DANBURY, Conn. | Joe Beck, a jazz guitarist who collaborated with artists such as Frank Sinatra, Miles Davis and James Brown, died July 22. He was 62.
He died at a local hospice after battling lung cancer, according to the Munson-Lovetere funeral home.
Beck was a prolific studio and session performer, arranger and producer, with an identifiable harmonic and rhythmic sound. He was honored five times by the National Academy of Recording Arts and Sciences as a “Most Valuable Player.”
Beck got his start as a teenager in the 1960s playing in a jazz trio in New York. By 1968, he was working with Miles Davis and other top jazz stars.
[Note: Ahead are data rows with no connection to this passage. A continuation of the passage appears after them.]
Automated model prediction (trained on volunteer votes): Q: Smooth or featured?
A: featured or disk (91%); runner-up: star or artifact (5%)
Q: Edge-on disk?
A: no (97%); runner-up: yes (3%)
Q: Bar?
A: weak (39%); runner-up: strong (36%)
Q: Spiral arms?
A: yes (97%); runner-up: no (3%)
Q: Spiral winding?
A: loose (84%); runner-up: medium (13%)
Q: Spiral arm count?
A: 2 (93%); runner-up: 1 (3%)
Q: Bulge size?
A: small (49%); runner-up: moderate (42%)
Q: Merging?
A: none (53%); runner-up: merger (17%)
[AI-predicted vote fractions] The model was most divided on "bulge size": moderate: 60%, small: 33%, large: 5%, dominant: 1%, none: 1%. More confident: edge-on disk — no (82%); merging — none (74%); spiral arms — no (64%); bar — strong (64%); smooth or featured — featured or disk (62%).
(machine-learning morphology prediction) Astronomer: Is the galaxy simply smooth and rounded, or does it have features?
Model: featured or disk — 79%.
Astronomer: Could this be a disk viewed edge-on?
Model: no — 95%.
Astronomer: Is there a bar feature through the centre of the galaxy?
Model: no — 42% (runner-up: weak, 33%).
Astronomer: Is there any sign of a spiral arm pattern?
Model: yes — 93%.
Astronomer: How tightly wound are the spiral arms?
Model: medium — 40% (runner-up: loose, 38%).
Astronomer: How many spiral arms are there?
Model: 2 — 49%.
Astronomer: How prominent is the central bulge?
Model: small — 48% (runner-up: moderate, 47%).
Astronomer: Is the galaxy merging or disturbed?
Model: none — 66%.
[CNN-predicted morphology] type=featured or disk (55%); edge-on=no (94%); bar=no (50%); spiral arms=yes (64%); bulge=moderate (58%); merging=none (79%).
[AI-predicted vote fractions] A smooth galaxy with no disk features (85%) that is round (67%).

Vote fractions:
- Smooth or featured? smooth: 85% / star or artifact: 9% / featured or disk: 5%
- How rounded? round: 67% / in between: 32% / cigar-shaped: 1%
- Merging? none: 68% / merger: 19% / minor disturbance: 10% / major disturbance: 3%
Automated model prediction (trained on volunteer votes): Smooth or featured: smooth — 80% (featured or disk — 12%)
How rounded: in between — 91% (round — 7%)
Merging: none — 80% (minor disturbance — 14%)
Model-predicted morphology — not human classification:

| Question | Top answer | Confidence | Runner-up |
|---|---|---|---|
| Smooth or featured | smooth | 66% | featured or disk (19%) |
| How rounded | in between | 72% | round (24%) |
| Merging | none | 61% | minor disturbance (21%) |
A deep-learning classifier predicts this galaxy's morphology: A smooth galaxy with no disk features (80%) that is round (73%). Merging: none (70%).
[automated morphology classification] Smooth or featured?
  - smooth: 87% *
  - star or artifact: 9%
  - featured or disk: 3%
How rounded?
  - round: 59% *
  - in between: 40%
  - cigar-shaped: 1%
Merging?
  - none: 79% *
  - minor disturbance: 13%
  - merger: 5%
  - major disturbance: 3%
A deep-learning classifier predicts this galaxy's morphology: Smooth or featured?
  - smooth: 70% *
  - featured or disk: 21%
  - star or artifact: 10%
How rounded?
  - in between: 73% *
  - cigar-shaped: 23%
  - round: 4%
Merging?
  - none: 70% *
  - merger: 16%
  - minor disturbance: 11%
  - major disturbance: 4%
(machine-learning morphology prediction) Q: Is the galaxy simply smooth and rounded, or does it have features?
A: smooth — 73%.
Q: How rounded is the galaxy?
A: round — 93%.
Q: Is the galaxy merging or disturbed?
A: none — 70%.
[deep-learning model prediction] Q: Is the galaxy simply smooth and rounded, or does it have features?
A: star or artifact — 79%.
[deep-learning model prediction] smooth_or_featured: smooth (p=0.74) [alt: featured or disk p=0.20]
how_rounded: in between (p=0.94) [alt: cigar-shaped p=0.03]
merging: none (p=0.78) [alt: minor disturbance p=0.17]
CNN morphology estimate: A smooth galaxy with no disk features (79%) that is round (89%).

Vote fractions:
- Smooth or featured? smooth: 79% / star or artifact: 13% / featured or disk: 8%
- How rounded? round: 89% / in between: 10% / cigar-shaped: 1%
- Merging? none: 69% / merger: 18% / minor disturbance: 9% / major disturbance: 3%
After taking a three-year break from music to run a dairy farm, Beck went back to music in the 1970s, working with artists such as Gloria Gaynor and Esther Phillips, including on her hit single, “What a Difference a Day Makes.”
In 1975, his collaboration with saxophonist David Sanborn, “Beck and Sanborn,” became a cool fusion hit.
He also composed and arranged for both film and television, and played with the Royal Philharmonic orchestra in London, the Milan Philharmonic in Italy and the Paris String Ensemble in France.
Beck went back to farming in 1988, but was recording and touring again by 1992.
In 2002, he organized the 72nd birthday celebration for the king of Thailand, who played saxophone with Beck.
He last toured in December 2007, playing in Europe with fellow jazz guitarist John Abercrombie. Beck also taught guitar at Naugatuck Valley Community College in Waterbury.